A persistent, painful sensation, produced by gentle stimulation, that often occurs after destruction of CNS pathways.

Dysgraphia

Extremely poor handwriting or the inability to perform the motor movements required for handwriting. The condition is often associated with neurological dysfunction.

Dyskinesia

Impairment of the ability to move resulting in fragmentary or incomplete movements. Caused by partial impairment of the coordination of voluntary muscles, which results in obvious clumsy movements and poor physical control.

Dyslexia

A type of learning disability where, despite conventional classroom experience, a person may have problems remembering and recognizing written letters, numbers, and words, might read backwards, and have poor handwriting. The term is frequently used when neurological dysfunction is suspected as the cause of the reading disability.

Dyslipidemia

A disorder of the amount of lipids in the blood.A primary risk factor for the development of atherosclerosis and subsequent cardiovascular diseases.

Dysmanthia

A difficulty in learning, especially in learning language

Dyspepsia (indigestion)

A functional disorder of the gastrointestinal tract.

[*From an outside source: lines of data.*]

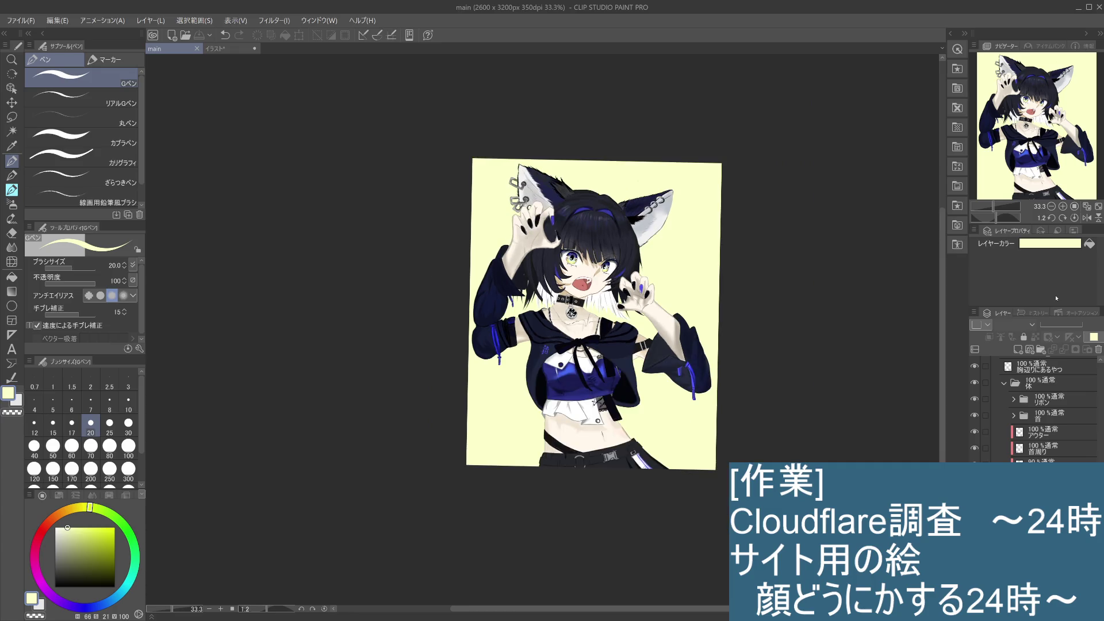
pyautogui.press('ctrl+plus')
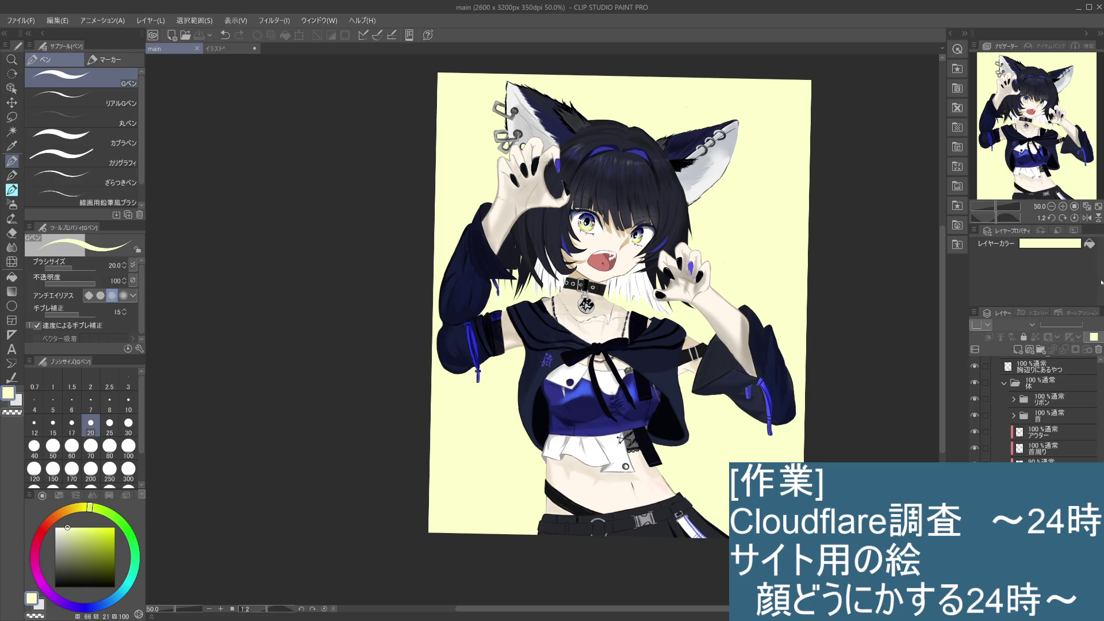
# Try a vivid blue colour, then make the paper background teal
pyautogui.moveTo(87, 611)
pyautogui.mouseDown()
pyautogui.moveTo(61, 602)
pyautogui.moveTo(97, 606)
pyautogui.mouseUp()
pyautogui.click(65, 525)
pyautogui.moveTo(65, 525)
pyautogui.mouseDown()
pyautogui.moveTo(105, 527)
pyautogui.moveTo(80, 567)
pyautogui.mouseUp()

Symptoms of dyspepsia as originating from the upper gastrointestinal tract, primarily the stomach and first part of the small intestine. These symptoms include: upper abdominal pain (above the navel), belchingnausea (with or without vomiting), abdominal bloating (the sensation of abdominal fullness without objective distention), early satiety (sensation of fullness after a very small amount of food), and, possibly, abdominal distention (swelling as opposed to bloating).
Most dyspepsia (not due to non-gastrointestinal diseases or drugs) is believed to be due to abnormal function (dysfunction) of the muscles of the organs of the gastrointestinal tract or the nerves controlling the organs.
Many gastrointestinal diseases have been associated with dyspepsia. However, many non-gastrointestinal diseases also have been associated with dyspepsia, e.g., diabetes, thyroid disease, hyperparathyroidism (overactive parathyroid glands), and severe kidney disease. It is unclear, however, how these non-gastrointestinal diseases might cause dyspepsia.
A second important cause of dyspepsia is drugs, e.g., nonsteroidal anti-inflammatory drugs (NSAIDs such as ibuprofen), antibiotics, and estrogens). In fact, most drugs are reported to cause dyspepsia in at least some patients.

Dysphagia

Difficulty in swallowing. A swallowing disorder characterized by difficulty in oral preparation for the swallow, or in moving material from the mouth to the stomach. This also includes problems in positioning food in the mouth.

Dysphoria

An unpleasant mood, such as depression, anxiety, or irritability.

Dyspraxia

Inability to perform coordinated movements, especially speech, with no apparent problem in the muscles or nerves.

Dyssynergia

Disturbance of coordination in closely related muscles.

Dystonia

Acute tonic muscular spasms, often of the tongue, jaw, eyes, and neck, but sometimes of the whole body. Sometimes occurs during the first few days of antipsychotic drug administration.

Dystrophin

Protein in skeletal muscle. It makes up only 0.002% of all protein in skeletal muscle but appears to be vital for proper functioning of the muscle. Sufferers of muscular dystrophy appear to lack dystrophin.